What this tool cannot do

  • Show the original version of an article published before the Wayback Machine captured it. The earliest version shown is the first archivedcapture, which may post-date the article's original publication by hours or days.
  • Analyze paywalled articles or pages that deploy bot-protection systems (Cloudflare, DataDome). Those snapshots are detected and excluded automatically; the version count reflects only real article content.
  • Guarantee multi-outlet coverage. GDELT discovery finds related articles at other outlets, but the free API may be unavailable or return no results for niche or regional stories.
  • Establish intent. A changed word is a changed word; what the editor intended is outside the scope of this tool.

Privacy and data handling

No user data is stored. Article analyses are cached by URL hash for 30 days. The URLs you investigate are not recorded or shared.

Academic context

The Narrative Map was built as a submission to Reichman University's Making Communication — VibeLab 2026 competition. It operationalizes 14 years of academic dynamic-framing research into a tool ordinary readers can use in 30 seconds.

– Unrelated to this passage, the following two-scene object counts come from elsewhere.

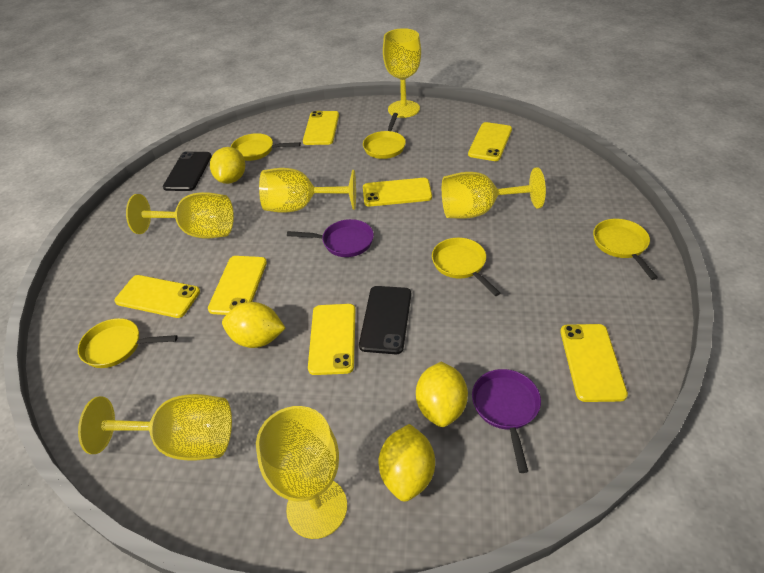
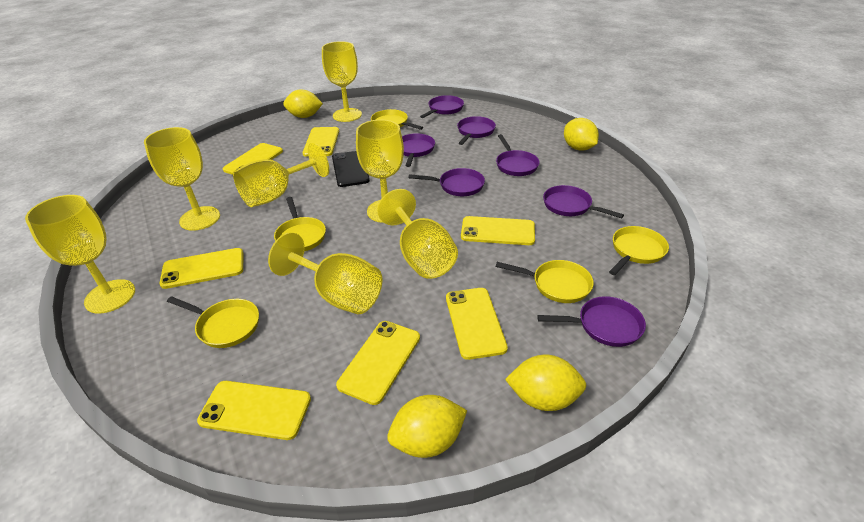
black phone: [163,151,212,191] [359,286,411,354] = 2 -> [332,151,370,187] = 1
purple pan: [287,219,374,257] [472,369,541,473] = 2 -> [402,133,435,167] [409,168,485,196] [420,95,464,118] [457,116,496,145] [496,134,540,176] [537,296,646,347] [543,185,624,218] = 7
yellow goblet: [78,394,232,460] [126,192,234,239] [256,406,347,539] [259,168,356,213] [383,28,421,118] [442,167,546,219] = 6 -> [25,195,135,313] [144,127,220,231] [233,142,329,207] [268,232,382,314] [322,41,362,122] [356,120,404,223] [377,189,458,279] = 7

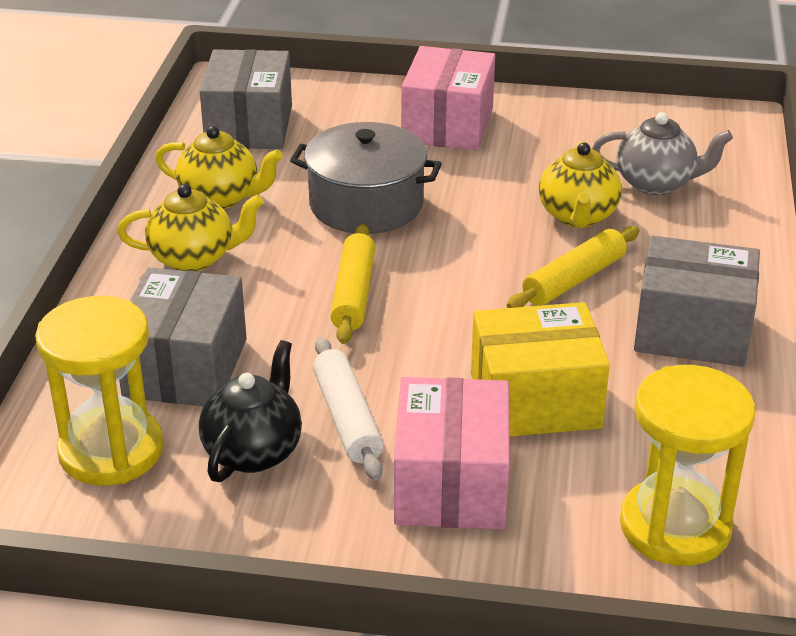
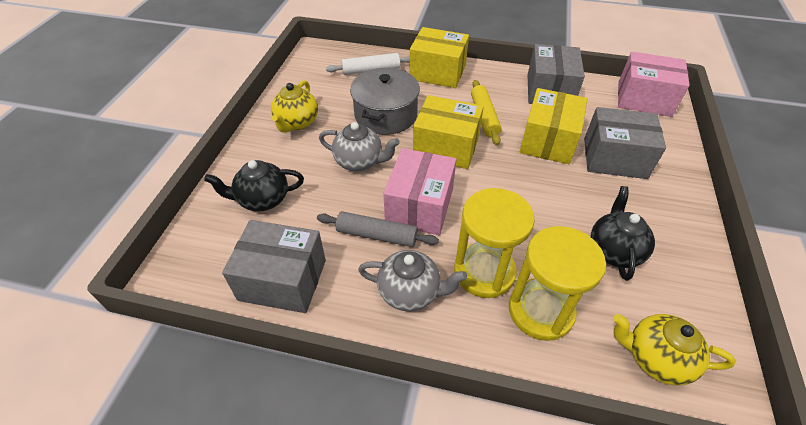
black teapot: [199,340,302,482] = 1 -> [204,160,304,212] [591,186,655,281] = 2
grey rolling pin: none = 0 -> [317,211,439,247] = 1
grey teapot: [592,112,733,195] = 1 -> [319,122,400,171] [358,250,467,311] = 2
yellow box: [471,302,610,437] = 1 -> [409,27,469,88] [413,95,484,169] [520,88,587,164] = 3
yellow rolling pin: [330,224,376,344] [507,226,640,308] = 2 -> [471,80,502,145] = 1
yellow teapot: [117,184,264,271] [155,126,283,209] [539,142,622,228] = 3 -> [271,80,318,133] [613,314,736,386] = 2

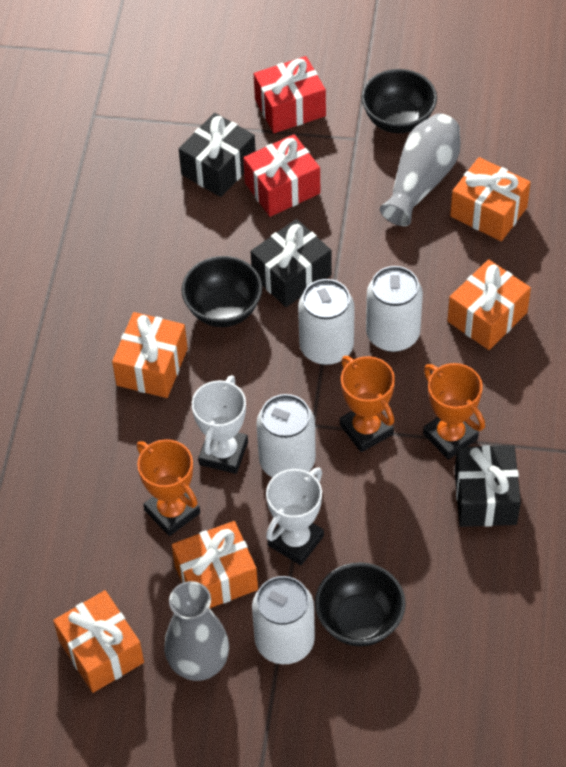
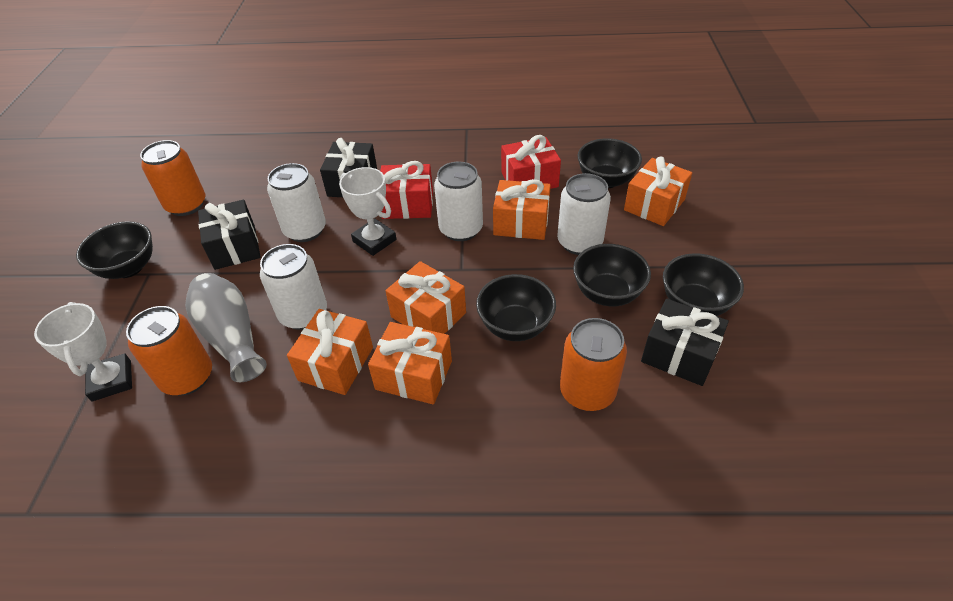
black bowl: [181,256,262,327] [315,562,406,646] [361,69,437,133] = 3 -> [76,222,153,279] [476,274,556,341] [573,244,651,306] [577,138,642,188] [663,253,744,316] = 5
grey vase: [164,581,229,681] [380,114,460,226] = 2 -> [185,273,267,382] = 1
orange can: none = 0 -> [126,306,212,395] [140,140,205,216] [560,318,627,411] = 3
orange trophy: [137,439,200,536] [340,356,395,452] [423,363,485,460] = 3 -> none = 0

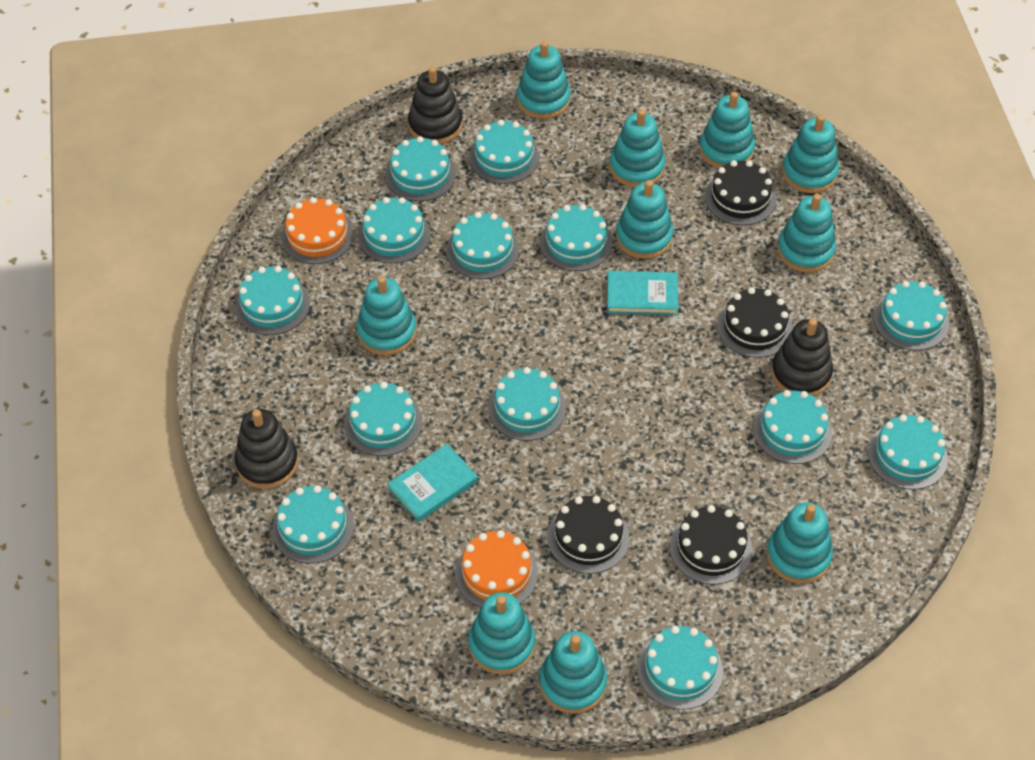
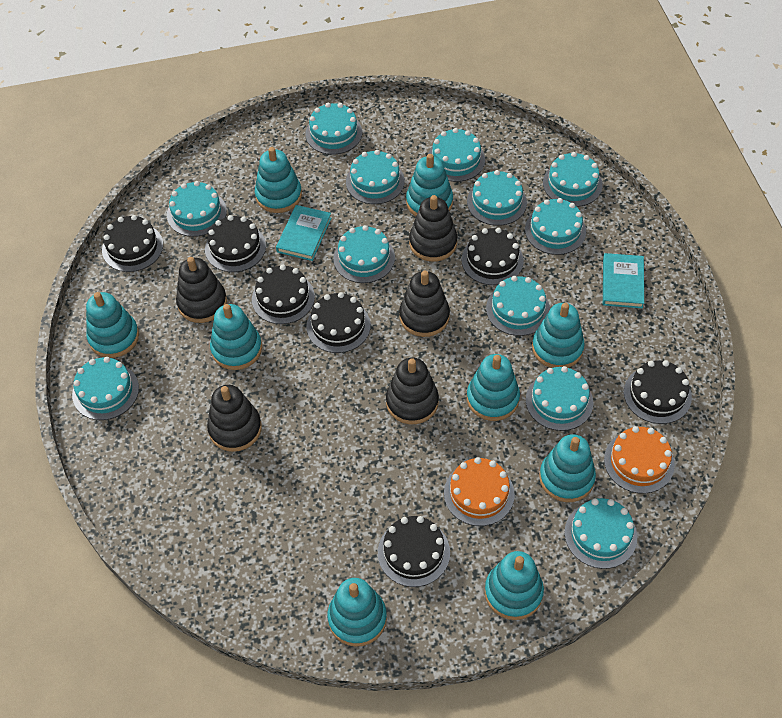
black cake: [548,496,629,574] [670,505,752,584] [705,160,777,225] [717,287,793,358] = 4 -> [102,215,163,272] [205,215,266,272] [252,265,315,324] [306,292,371,353] [378,516,450,587] [462,228,524,285] [624,360,692,424] = 7
black stacking toy: [234,409,298,489] [408,66,463,144] [771,319,833,396] = 3 -> [176,257,227,323] [207,385,262,452] [386,358,439,424] [399,270,450,337] [409,195,457,262] = 5
turquoise cake: [235,266,310,335] [272,485,354,564] [344,382,422,456] [358,197,430,264] [385,136,456,201] [446,212,519,279] [469,120,539,184] [488,367,566,441] [540,204,612,271] [637,626,723,710] [753,390,832,464] [868,414,948,490] [873,281,949,350] = 13 -> [72,357,139,420] [167,181,227,237] [305,103,362,155] [333,225,395,283] [346,150,405,204] [428,128,485,182] [467,170,527,226] [486,276,550,336] [525,198,586,255] [526,366,593,431] [543,152,603,207] [564,498,637,569] = 12
turquoise stacking toy: [357,276,416,355] [468,592,535,674] [517,41,570,119] [539,631,607,714] [610,109,665,187] [616,180,674,259] [699,92,755,168] [767,502,833,584] [777,194,836,273] [782,115,839,193] = 10 -> [86,292,139,358] [210,304,262,370] [255,147,302,213] [328,578,387,647] [406,154,453,216] [467,354,520,421] [485,551,544,620] [532,303,585,368] [539,434,596,502] = 9

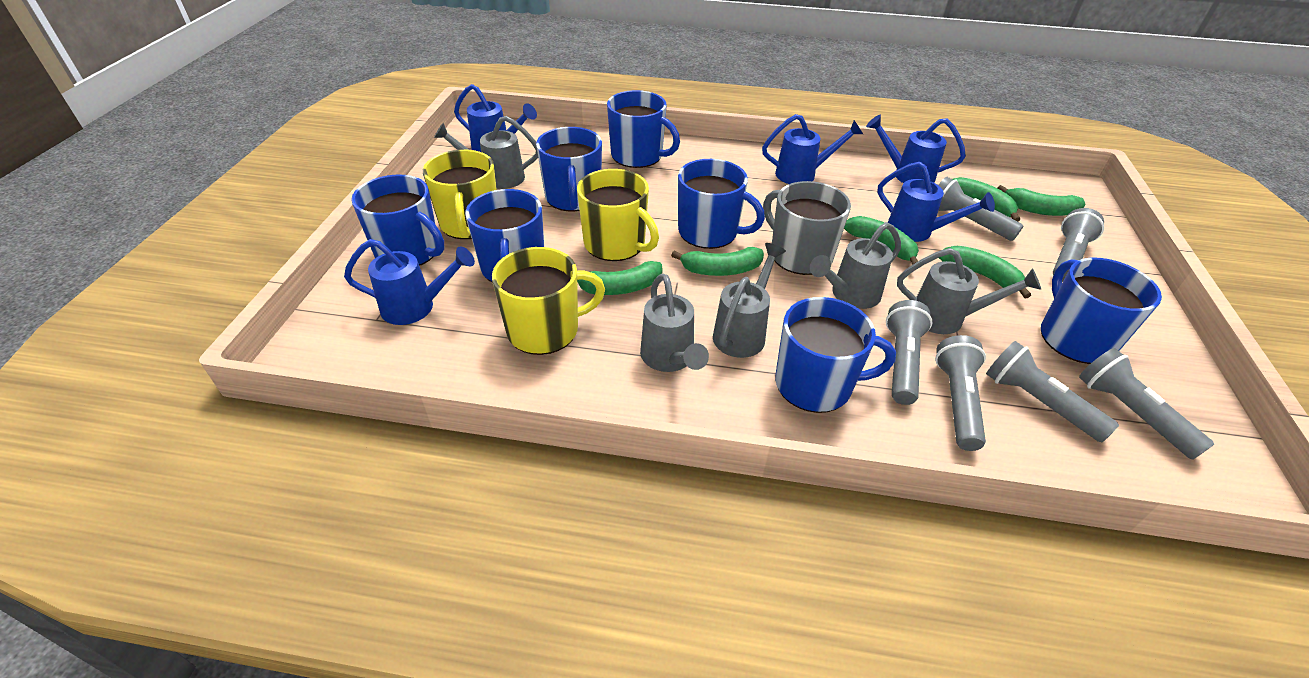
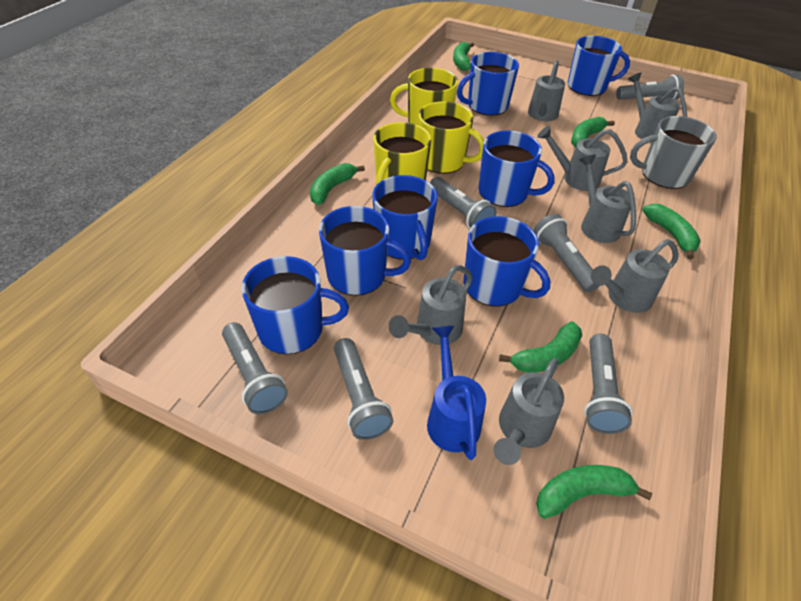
blue watering can: [344,239,475,325] [454,84,537,152] [762,114,863,184] [866,115,966,183] [877,162,995,242] = 5 -> [427,325,486,460] = 1
grey watering can: [434,116,538,189] [640,274,709,372] [713,243,786,358] [810,222,901,309] [897,248,1041,334] = 5 -> [389,265,473,345] [494,358,564,465] [528,60,565,121] [537,126,628,191] [579,155,636,243] [591,239,679,313] [628,72,687,139] = 7

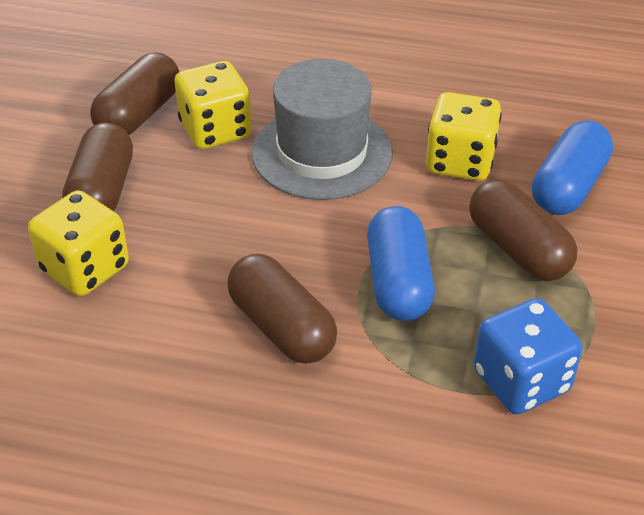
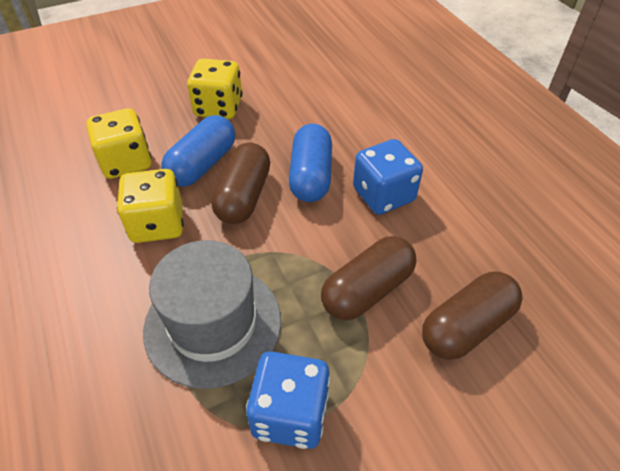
blue dice: [474,298,582,414] = 1 -> [246,351,330,449] [353,139,423,215] = 2
brown capsule: [62,122,133,211] [90,52,179,135] [227,254,337,364] [469,179,577,281] = 4 -> [211,143,270,224] [321,236,416,321] [422,271,523,360] = 3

The theoretical spine comes from Robert Entman's framing theory (1993) — the idea that emphasis, selection, and omission shape how audiences perceive events — and from Amber Boydstun's punctuated-equilibrium agenda-setting model (Making the News, 2013), which shows how media attention shifts abruptly rather than gradually. Dynamic framing research (Matthes 2009; Scheufele & Iyengar 2012) extends this to measure how a single article's framing evolves across publication cycles. Earlier practitioner tools — NewsDiffs (2012) and StoryTracker (2014) — attempted to surface these changes but required technical fluency and lacked semantic analysis; both failed to reach general readers. The Narrative Map addresses those failure modes directly: automated discovery, word-level diff with AI classification, and a reading-level presentation layer that requires no prior knowledge.